>>>>

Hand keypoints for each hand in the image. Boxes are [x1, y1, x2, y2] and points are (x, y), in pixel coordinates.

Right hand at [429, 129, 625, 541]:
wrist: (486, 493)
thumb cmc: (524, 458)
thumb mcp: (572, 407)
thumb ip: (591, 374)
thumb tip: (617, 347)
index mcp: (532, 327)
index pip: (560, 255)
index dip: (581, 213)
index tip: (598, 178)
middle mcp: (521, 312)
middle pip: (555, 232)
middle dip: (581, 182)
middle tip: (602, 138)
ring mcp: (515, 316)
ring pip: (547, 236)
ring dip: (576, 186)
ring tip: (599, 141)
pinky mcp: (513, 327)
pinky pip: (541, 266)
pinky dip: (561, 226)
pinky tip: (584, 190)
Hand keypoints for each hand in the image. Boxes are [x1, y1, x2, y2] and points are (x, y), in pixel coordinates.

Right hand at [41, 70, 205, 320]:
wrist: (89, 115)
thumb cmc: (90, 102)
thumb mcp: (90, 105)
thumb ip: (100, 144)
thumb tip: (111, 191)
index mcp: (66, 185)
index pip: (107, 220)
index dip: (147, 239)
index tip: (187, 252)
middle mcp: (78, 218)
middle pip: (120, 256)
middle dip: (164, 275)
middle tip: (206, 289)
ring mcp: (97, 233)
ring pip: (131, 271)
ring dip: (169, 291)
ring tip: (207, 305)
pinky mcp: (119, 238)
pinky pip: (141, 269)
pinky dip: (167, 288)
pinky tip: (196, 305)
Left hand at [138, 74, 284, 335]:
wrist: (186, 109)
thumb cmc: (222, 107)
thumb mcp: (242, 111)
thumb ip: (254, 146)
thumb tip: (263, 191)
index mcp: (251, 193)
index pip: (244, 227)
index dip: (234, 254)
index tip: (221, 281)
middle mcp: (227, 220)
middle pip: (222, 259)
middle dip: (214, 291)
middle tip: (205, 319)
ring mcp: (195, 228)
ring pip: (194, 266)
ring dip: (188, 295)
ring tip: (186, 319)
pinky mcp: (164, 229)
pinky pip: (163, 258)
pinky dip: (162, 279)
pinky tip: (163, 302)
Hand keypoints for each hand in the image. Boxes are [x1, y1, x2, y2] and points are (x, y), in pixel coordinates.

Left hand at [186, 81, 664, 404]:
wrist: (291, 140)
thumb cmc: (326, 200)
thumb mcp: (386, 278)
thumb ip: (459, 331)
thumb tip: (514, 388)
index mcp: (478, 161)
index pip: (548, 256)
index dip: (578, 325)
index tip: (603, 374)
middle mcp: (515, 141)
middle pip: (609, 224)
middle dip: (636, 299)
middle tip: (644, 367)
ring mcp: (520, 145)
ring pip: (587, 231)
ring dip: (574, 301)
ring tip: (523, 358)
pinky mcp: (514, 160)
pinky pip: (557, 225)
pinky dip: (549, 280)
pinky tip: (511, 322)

<<<<
>>>>

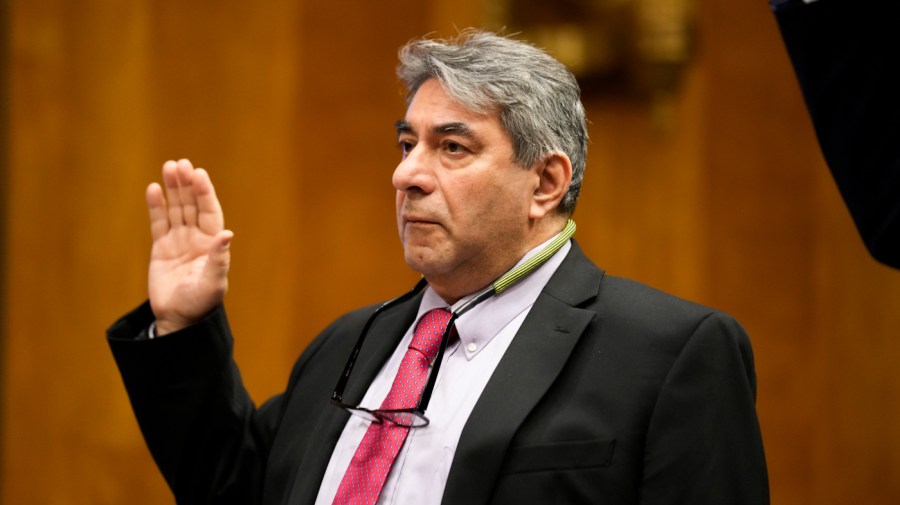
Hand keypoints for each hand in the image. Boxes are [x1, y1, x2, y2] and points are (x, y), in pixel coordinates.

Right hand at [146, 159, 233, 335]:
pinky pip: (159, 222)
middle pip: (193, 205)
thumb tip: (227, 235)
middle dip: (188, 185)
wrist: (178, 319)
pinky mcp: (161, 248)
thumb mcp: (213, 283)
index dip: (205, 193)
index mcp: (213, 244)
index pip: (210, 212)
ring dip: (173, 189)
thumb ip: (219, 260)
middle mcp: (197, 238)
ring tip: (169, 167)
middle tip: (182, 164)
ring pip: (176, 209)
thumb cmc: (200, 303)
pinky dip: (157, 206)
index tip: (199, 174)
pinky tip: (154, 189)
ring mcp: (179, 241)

<<<<

** EXERCISE OBJECTIVE **
Return a word-for-word copy of the lines above from the one holding "wrist: (89, 115)" through the one holding "thumb tip: (263, 191)", with both of them included and nothing besides.

** RESULT **
wrist: (89, 115)
thumb cmc: (90, 102)
thumb mcp: (90, 105)
thumb ip: (100, 144)
thumb tip: (111, 191)
index mcp: (66, 185)
index pip: (107, 220)
index dip: (147, 239)
index tip: (187, 252)
middle mcp: (78, 218)
middle pip: (120, 256)
middle dip: (164, 275)
middle tip: (206, 289)
ring mcp: (97, 233)
ring pip: (131, 271)
ring dip: (169, 291)
ring tip: (207, 305)
pinky mcp: (119, 238)
pinky pip: (141, 269)
pinky dip: (167, 288)
pinky tip: (196, 305)
Left hand at [138, 74, 284, 335]:
wrist: (186, 109)
thumb cmc: (222, 107)
thumb mcp: (242, 111)
thumb ip: (254, 146)
thumb tip: (263, 191)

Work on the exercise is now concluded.